Furthermore, the proposed method facilitated the selection of experimental conditions with high information acquisition efficiency, which might be overlooked by practitioner intuition or heuristics. For example, in the case application of this study, the method revealed that polarized experimental conditions, such as “low-price range Product A with a price multiplier of 0.8’ and “high-price range Products C, D, and E with a price multiplier of 1.4,” yield high EIG. This indicates that experiments under extreme conditions, where differences in customer reactions and parameters are likely to appear significantly, can reduce the uncertainty of unknown parameters such as customer usage duration and plan selection rates more efficiently than standard conditions like “price multiplier of 1.0’ or “balanced product configuration,” which are typically favored by practitioner intuition. Through this method, practitioners are enabled to quantitatively select experimental conditions that efficiently reduce uncertainty in CBMs, even if they are extreme conditions that do not appear to lead to profit maximization at first glance.
5.3. Limitations and future research
Several limitations exist within this study. First, the overall effectiveness of the proposed method is dependent on the validity of the simulation model. The optimality of the experimental conditions derived via this method holds solely under the assumption that the constructed simulation model adequately represents actual market mechanisms. Second, design variables and unknown parameters are treated as discrete values. While this approach is rational for the purpose of narrowing down promising candidates from finite options during the initial stages of business experimentation, it may risk missing optimal solutions if they lie outside the predefined search space. Third, regarding the construction of the surrogate model, GPR models are assumed without considering correlations among objective variables; consequently, the true uncertainty may not be accurately estimated. Fourth, the selection of experimental conditions relies on a sequential selection process that optimizes only the subsequent step, failing to account for the cumulative information gain obtained throughout the entire series of multiple experiments.

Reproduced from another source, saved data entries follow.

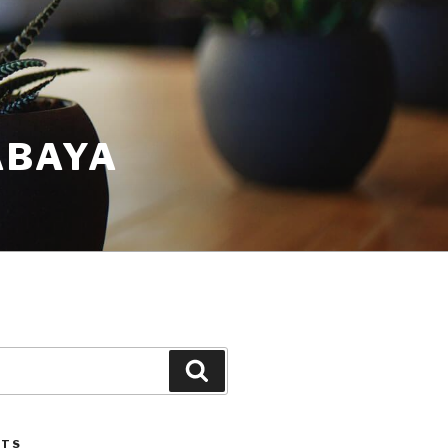
ABAYA
STS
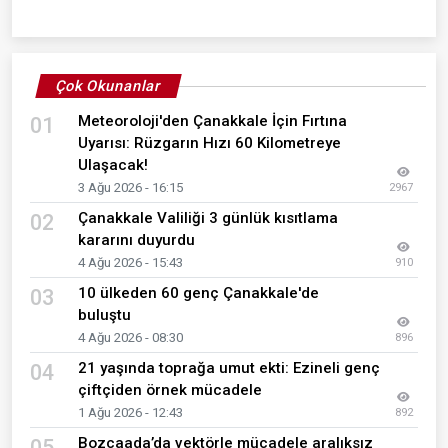
Çok Okunanlar
Meteoroloji'den Çanakkale İçin Fırtına
01
Uyarısı: Rüzgarın Hızı 60 Kilometreye
Ulaşacak!
3 Ağu 2026 - 16:15
2967
Çanakkale Valiliği 3 günlük kısıtlama
02
kararını duyurdu
4 Ağu 2026 - 15:43
910
10 ülkeden 60 genç Çanakkale'de
03
buluştu
4 Ağu 2026 - 08:30
896
21 yaşında toprağa umut ekti: Ezineli genç
04
çiftçiden örnek mücadele
1 Ağu 2026 - 12:43
892
Bozcaada’da vektörle mücadele aralıksız
05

Regarding future research directions, in addition to the refinement of the simulation model, the replacement of the current model with multi-output GPR capable of handling continuous values and correlations among objective variables is anticipated. Furthermore, the introduction of non-myopic design methods for business experimentation that account for multiple steps, such as Batch BOED, is expected.
Acknowledgement
This work was supported by the Social Cooperation Program “Department for Designing Sustainable Circular Economy Future Society,” established between the University of Tokyo and Mitsubishi Electric Corporation. The authors also appreciate the cooperation of CLAS Inc. in providing valuable data.